Task item: Could you return, exactly as written, only the lines from the one holding "grey bowl [361,171,399,207]" through the final line of the records below?

Data shown:

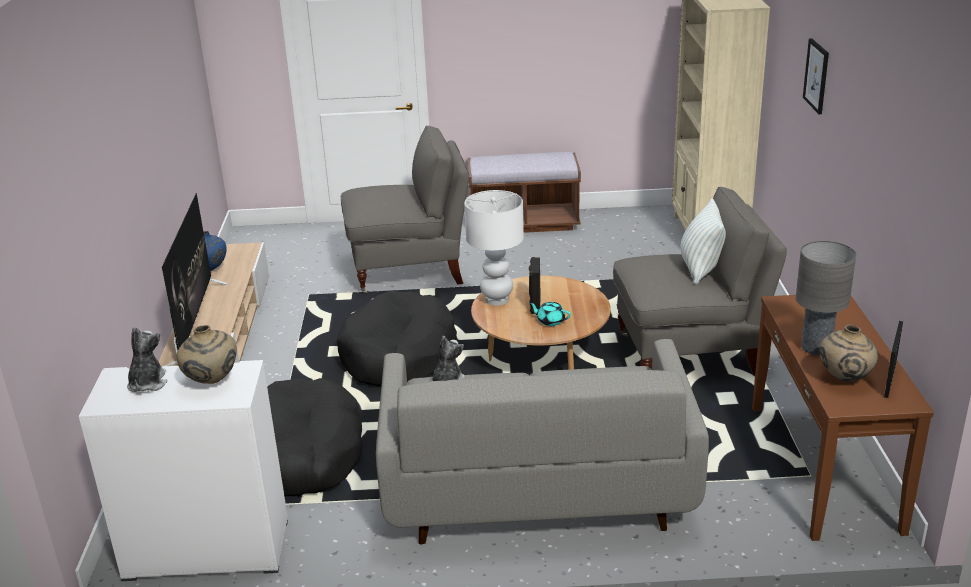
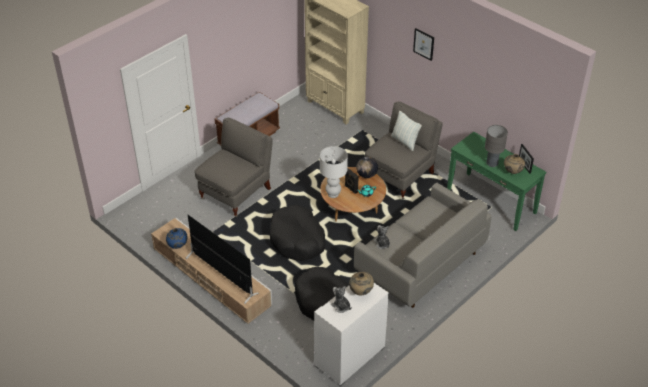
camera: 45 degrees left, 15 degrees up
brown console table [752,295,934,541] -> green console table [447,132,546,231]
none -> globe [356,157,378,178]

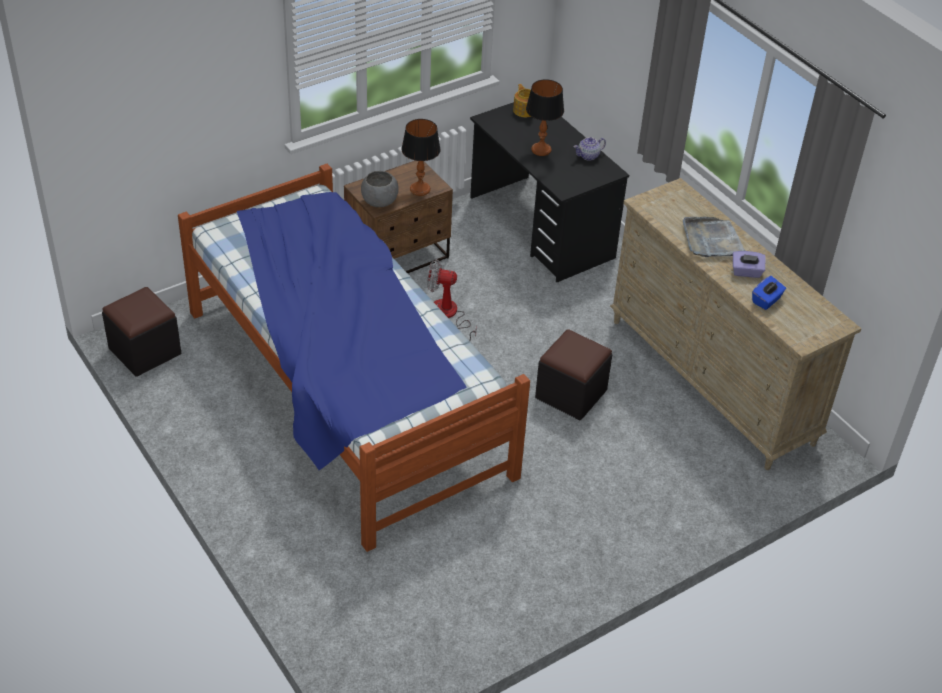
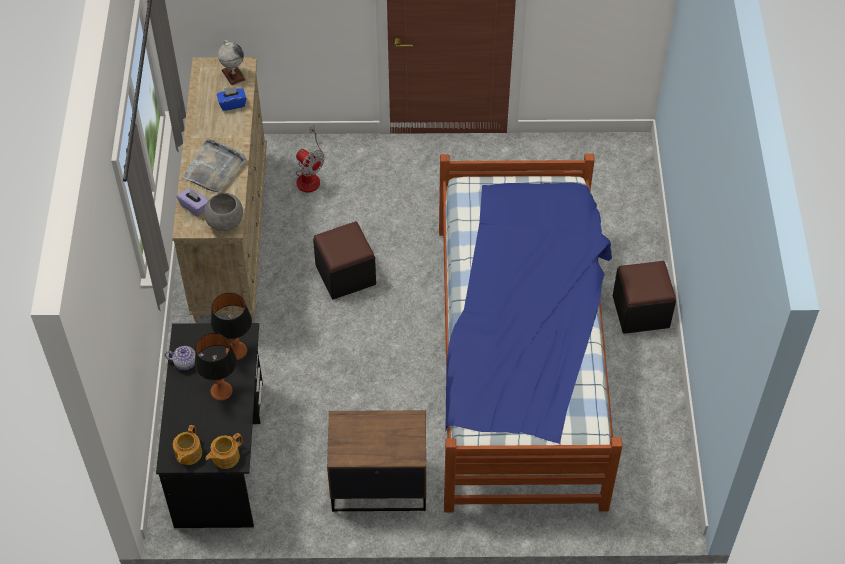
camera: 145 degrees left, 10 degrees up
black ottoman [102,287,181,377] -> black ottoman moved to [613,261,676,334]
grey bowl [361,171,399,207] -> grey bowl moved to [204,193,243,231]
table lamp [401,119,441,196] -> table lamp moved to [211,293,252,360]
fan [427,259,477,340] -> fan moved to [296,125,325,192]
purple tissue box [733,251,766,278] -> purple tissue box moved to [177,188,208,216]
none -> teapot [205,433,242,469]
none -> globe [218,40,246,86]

Answer:
grey bowl [361,171,399,207] -> grey bowl moved to [204,193,243,231]
table lamp [401,119,441,196] -> table lamp moved to [211,293,252,360]
fan [427,259,477,340] -> fan moved to [296,125,325,192]
purple tissue box [733,251,766,278] -> purple tissue box moved to [177,188,208,216]
none -> teapot [205,433,242,469]
none -> globe [218,40,246,86]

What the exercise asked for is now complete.